La nieve cae en mi alma, perdida
entre las nieblas de desánimo, ahogada entre las sombras de las dudas y el
miedo, sepultada bajo su ígneo manto que crece y crece mientras las tinieblas
lo invaden todo y me precipitan hacia la abyecta oscuridad, que aguarda,
expectante, al tiempo que mi ser se congela allí dentro.
Intento guarecerme de la nevada
pero no puedo. Allí no hay nada bajo lo que protegerme, ningún sitio donde
ocultarme y esperar a que amaine la tormenta blanca. Allí dentro solo hay ese
blanco infernal y brillante. Y la soledad. Esa inquietante soledad.
Intento salir de ahí pero no sé cómo
hacerlo. Solo hay blanco sobre blanco a mí alrededor. Y ese blanco lo envuelve
todo, incluso a mí.
Y a cada paso me hundo más en la
esponjosa y traicionera nieve. Y a cada paso estoy más lejos de poder salir de
ella, de salvarme, de recobrar mi esencia perdida.
La culpa me golpea las sienes, el
temor aprieta mi corazón, el miedo atenaza mi cerebro. El frío hiela mi alma.
Y la vida continúa en algún sitio
mientras yo me hundo cada vez más en mi blanca prisión, encerrado en mí mismo.
Grito con todas mis fuerzas
pidiendo ayuda y los ecos desafinados reverberan en el blanco elemento
multiplicando mi lamento.
Me hundo un poco más en la nieve.
La nevada continúa.
Tengo frío. Mucho frío. Hace un
helor insoportable allí dentro.
Al fin, un rumor rompe el
silencio. Apenas un leve murmullo. El ruido del aleteo de una mariposa que
revolotea de flor en flor.
A lo lejos un punto negro se dibuja
de pronto, extraño y sin sentido en ese blanco lienzo monocromo.
El punto se agranda y de él nace
un cuervo de negro pelaje ralo y ojos carbón que refulgen en la nieve como
ascuas candentes.
El ave se acerca y agranda a
intervalos, de manera irregular, como una extraña nave oxidada avanzando entre
la tormenta.
Se posa en mi hombro y me escruta
desde esos pozos negros que de pronto parecen albergar una inusitada actividad
en su interior. Me mira y nuestros ojos parecen conectarse de alguna manera
durante unos segundos, congelando el tiempo, dejando fuera de él la tormenta,
el miedo, las dudas, la angustia y el dolor. Y en su pico obstinado se dibuja
una sonrisa mientras noto como un calor emana de mi cuerpo, de mi corazón, de
mi alma.
Y el momento fenece y se pierde
en los pliegues del acontecer. La magia se diluye.
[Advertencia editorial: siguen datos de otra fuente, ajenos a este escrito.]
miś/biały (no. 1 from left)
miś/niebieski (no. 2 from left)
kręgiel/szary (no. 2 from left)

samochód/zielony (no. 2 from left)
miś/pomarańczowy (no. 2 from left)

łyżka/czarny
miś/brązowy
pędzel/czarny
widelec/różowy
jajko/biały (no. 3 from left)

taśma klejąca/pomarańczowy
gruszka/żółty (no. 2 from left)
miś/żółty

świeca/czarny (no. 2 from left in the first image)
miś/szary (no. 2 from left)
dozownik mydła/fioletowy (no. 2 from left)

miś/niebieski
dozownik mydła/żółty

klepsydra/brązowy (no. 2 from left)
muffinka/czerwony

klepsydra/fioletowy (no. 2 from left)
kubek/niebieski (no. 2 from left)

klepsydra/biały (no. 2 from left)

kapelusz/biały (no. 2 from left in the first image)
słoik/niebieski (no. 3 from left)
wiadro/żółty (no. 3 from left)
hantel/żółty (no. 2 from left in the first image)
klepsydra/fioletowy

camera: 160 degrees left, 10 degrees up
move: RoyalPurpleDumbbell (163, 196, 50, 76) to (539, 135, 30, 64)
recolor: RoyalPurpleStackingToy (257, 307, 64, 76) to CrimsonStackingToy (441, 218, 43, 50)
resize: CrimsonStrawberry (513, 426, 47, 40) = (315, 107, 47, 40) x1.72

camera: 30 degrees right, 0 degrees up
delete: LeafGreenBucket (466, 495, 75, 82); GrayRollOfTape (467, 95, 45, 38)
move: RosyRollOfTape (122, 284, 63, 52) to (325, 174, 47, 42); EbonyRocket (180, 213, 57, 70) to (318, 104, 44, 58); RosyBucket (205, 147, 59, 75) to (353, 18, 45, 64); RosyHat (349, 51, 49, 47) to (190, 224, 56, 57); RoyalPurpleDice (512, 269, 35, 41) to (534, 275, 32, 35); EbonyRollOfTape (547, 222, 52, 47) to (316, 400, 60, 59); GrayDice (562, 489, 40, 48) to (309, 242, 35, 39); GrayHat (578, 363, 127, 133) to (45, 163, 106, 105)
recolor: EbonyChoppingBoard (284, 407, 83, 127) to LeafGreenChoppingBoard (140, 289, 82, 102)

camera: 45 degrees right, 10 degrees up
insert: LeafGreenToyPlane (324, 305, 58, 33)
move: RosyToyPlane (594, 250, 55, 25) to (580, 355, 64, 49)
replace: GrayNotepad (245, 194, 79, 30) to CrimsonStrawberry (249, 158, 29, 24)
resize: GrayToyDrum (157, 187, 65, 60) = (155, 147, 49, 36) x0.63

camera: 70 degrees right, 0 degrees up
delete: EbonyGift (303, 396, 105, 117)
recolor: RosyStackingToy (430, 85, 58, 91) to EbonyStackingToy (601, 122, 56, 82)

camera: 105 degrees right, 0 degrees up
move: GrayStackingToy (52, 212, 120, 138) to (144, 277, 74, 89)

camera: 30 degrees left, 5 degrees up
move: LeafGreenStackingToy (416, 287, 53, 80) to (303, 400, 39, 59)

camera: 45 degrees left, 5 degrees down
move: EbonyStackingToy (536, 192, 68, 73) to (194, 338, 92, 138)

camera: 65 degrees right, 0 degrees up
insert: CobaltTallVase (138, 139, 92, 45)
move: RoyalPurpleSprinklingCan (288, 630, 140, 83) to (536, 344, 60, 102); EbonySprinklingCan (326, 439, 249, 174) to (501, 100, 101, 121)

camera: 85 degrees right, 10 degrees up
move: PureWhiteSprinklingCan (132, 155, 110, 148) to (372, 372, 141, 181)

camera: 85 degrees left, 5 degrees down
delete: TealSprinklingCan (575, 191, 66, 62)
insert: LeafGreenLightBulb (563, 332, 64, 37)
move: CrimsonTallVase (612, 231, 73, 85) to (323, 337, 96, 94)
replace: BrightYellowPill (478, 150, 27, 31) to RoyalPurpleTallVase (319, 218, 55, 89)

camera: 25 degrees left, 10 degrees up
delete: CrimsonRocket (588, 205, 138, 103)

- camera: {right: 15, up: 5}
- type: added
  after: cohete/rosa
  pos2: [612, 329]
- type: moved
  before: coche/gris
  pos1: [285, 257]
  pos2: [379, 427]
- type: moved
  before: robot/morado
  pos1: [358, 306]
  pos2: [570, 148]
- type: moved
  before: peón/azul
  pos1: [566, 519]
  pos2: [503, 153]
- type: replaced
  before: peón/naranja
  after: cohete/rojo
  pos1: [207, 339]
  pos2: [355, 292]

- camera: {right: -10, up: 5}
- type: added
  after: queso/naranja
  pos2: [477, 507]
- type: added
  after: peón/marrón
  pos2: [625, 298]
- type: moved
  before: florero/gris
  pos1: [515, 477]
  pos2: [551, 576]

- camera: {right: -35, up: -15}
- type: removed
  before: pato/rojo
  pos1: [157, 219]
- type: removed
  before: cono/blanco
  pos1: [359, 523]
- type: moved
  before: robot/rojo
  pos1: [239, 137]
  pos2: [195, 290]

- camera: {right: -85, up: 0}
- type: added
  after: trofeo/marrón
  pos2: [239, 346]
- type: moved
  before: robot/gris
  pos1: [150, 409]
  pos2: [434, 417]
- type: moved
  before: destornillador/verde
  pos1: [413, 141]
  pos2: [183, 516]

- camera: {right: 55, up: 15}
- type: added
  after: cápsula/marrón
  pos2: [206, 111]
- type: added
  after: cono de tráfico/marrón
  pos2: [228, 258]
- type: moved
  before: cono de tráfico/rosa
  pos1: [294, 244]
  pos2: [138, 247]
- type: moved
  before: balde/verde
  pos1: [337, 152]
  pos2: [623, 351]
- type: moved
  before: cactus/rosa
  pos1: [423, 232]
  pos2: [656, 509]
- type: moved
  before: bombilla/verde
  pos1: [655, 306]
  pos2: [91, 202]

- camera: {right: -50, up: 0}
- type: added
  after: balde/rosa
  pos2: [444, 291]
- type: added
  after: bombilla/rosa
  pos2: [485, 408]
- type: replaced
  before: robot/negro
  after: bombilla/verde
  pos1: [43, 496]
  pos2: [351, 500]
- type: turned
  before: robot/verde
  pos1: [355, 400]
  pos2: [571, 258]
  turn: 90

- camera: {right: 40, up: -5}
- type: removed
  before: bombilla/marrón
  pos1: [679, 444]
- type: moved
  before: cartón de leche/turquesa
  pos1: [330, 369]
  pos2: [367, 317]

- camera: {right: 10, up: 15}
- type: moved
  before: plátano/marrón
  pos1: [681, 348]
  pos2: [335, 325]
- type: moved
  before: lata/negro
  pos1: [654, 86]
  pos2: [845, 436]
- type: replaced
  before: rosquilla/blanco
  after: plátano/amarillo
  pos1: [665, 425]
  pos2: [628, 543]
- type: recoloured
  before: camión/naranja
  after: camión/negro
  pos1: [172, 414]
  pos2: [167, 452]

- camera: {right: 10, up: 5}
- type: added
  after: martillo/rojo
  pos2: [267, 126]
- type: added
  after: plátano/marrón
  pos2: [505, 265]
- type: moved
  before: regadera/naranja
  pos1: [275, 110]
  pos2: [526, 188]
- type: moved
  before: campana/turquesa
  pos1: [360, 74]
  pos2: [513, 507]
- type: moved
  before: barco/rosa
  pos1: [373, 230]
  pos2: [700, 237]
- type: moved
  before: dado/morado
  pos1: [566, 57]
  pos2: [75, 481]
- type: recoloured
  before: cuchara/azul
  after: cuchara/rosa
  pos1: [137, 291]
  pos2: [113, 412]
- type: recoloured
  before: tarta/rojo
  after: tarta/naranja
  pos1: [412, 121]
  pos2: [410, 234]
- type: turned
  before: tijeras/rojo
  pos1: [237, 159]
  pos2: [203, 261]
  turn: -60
Y de pronto hay un ejército de
cuervos posados en mis hombros, en mi cabeza, en mis brazos extendidos. Y todos
me miran. Y todos sonríen.
Y el calor aumenta.
Y la nieve empieza a fundirse.
La de fuera y la de dentro.
Y en unos minutos ya estoy libre.
Y los cuervos empiezan a
marcharse lentamente hasta que solo queda uno, el primero.
Nuestras miradas se encuentran de
nuevo. Su voz rasposa, poco acostumbrada a exhibirse, suena en mi mente para
decir que el calor siempre ha estado allí dentro, en mí. Solo tenías que asomarte
dentro y llamarlo, comenta antes de levantar el vuelo.
Aguardo unos momentos allí parado
mientras sus palabras se pierden en mi cabeza.
Ya no tiene sentido permanecer
más tiempo allí.
Y silbando, notando el calor
corriendo por mis venas empiezo a caminar.